Start of Block
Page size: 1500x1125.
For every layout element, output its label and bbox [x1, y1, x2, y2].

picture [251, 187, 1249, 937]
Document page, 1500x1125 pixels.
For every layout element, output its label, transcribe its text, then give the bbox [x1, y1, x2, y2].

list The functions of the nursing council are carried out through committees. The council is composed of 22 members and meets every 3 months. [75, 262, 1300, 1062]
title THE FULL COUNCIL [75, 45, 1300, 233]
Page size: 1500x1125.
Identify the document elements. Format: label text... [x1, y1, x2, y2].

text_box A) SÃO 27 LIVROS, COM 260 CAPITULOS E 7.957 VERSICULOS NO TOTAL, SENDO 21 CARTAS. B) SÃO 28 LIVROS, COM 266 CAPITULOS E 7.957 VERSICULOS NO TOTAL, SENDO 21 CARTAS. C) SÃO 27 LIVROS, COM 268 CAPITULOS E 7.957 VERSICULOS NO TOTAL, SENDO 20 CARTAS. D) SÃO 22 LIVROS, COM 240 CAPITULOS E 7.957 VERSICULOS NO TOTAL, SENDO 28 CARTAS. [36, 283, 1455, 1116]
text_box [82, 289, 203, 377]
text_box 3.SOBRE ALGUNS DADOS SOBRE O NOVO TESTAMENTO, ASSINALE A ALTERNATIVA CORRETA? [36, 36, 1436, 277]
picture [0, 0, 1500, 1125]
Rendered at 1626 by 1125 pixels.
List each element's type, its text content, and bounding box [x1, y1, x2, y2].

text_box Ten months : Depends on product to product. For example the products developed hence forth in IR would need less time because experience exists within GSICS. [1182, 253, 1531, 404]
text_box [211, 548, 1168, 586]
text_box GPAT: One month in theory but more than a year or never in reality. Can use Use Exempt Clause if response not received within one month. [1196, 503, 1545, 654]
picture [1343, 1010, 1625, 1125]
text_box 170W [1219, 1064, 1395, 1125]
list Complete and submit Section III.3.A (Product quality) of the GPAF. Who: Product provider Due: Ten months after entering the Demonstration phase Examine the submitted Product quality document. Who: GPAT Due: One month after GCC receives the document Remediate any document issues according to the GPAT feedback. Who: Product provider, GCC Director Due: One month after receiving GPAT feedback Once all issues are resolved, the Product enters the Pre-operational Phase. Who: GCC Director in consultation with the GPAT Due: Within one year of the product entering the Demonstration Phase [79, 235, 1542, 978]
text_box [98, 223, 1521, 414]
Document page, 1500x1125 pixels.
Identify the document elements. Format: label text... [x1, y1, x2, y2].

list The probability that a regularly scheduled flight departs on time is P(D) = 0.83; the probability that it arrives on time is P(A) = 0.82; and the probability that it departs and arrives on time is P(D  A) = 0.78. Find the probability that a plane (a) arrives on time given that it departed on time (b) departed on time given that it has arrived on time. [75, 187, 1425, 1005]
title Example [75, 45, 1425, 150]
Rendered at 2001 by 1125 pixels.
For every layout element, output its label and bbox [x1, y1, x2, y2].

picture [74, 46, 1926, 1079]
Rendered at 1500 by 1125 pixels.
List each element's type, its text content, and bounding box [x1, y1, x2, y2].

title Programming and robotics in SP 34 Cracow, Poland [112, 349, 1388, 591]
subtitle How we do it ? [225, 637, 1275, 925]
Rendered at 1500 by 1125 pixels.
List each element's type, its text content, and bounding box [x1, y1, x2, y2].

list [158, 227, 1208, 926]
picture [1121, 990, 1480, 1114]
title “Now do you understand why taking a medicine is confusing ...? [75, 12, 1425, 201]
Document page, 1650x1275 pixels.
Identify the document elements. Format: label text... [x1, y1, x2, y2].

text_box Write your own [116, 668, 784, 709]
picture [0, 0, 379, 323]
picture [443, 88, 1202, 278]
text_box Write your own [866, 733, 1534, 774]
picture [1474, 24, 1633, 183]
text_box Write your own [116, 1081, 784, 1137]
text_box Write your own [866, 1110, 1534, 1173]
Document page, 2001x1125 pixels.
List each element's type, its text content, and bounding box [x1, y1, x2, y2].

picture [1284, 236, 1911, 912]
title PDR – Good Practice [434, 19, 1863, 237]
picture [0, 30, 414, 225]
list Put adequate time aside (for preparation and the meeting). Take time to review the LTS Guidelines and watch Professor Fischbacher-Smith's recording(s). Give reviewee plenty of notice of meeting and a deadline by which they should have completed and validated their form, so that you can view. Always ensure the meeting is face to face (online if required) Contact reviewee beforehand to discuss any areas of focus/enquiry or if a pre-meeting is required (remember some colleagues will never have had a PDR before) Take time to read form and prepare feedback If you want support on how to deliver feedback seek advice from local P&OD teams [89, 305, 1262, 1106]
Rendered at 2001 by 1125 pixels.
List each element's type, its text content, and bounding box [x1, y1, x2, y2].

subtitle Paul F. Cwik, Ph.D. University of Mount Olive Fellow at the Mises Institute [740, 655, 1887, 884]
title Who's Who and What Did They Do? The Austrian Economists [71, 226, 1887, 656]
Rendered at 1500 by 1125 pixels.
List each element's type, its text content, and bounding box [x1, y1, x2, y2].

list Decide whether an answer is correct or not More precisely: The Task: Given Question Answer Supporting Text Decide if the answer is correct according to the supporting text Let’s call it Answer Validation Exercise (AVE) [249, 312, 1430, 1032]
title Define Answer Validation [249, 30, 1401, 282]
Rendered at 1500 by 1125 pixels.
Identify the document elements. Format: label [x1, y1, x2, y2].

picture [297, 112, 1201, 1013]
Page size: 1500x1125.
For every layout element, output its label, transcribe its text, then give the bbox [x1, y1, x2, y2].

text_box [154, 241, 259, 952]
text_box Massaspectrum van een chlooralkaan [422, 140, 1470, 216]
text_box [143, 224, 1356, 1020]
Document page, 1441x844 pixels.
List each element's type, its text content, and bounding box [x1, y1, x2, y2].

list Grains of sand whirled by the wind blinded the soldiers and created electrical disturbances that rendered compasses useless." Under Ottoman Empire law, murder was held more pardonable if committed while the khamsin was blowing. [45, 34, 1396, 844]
End of Block
WORK TASK. Restate exactly the records above from their first line through the line that holds "Rendered at 1626 by 1125 pixels.", please, including both and leaving out all others.

RESPONSE.
Page size: 1500x1125.
For every layout element, output its label and bbox [x1, y1, x2, y2].

picture [251, 187, 1249, 937]
Document page, 1500x1125 pixels.
For every layout element, output its label, transcribe its text, then give the bbox [x1, y1, x2, y2].

list The functions of the nursing council are carried out through committees. The council is composed of 22 members and meets every 3 months. [75, 262, 1300, 1062]
title THE FULL COUNCIL [75, 45, 1300, 233]
Page size: 1500x1125.
Identify the document elements. Format: label text... [x1, y1, x2, y2].

text_box A) SÃO 27 LIVROS, COM 260 CAPITULOS E 7.957 VERSICULOS NO TOTAL, SENDO 21 CARTAS. B) SÃO 28 LIVROS, COM 266 CAPITULOS E 7.957 VERSICULOS NO TOTAL, SENDO 21 CARTAS. C) SÃO 27 LIVROS, COM 268 CAPITULOS E 7.957 VERSICULOS NO TOTAL, SENDO 20 CARTAS. D) SÃO 22 LIVROS, COM 240 CAPITULOS E 7.957 VERSICULOS NO TOTAL, SENDO 28 CARTAS. [36, 283, 1455, 1116]
text_box [82, 289, 203, 377]
text_box 3.SOBRE ALGUNS DADOS SOBRE O NOVO TESTAMENTO, ASSINALE A ALTERNATIVA CORRETA? [36, 36, 1436, 277]
picture [0, 0, 1500, 1125]
Rendered at 1626 by 1125 pixels.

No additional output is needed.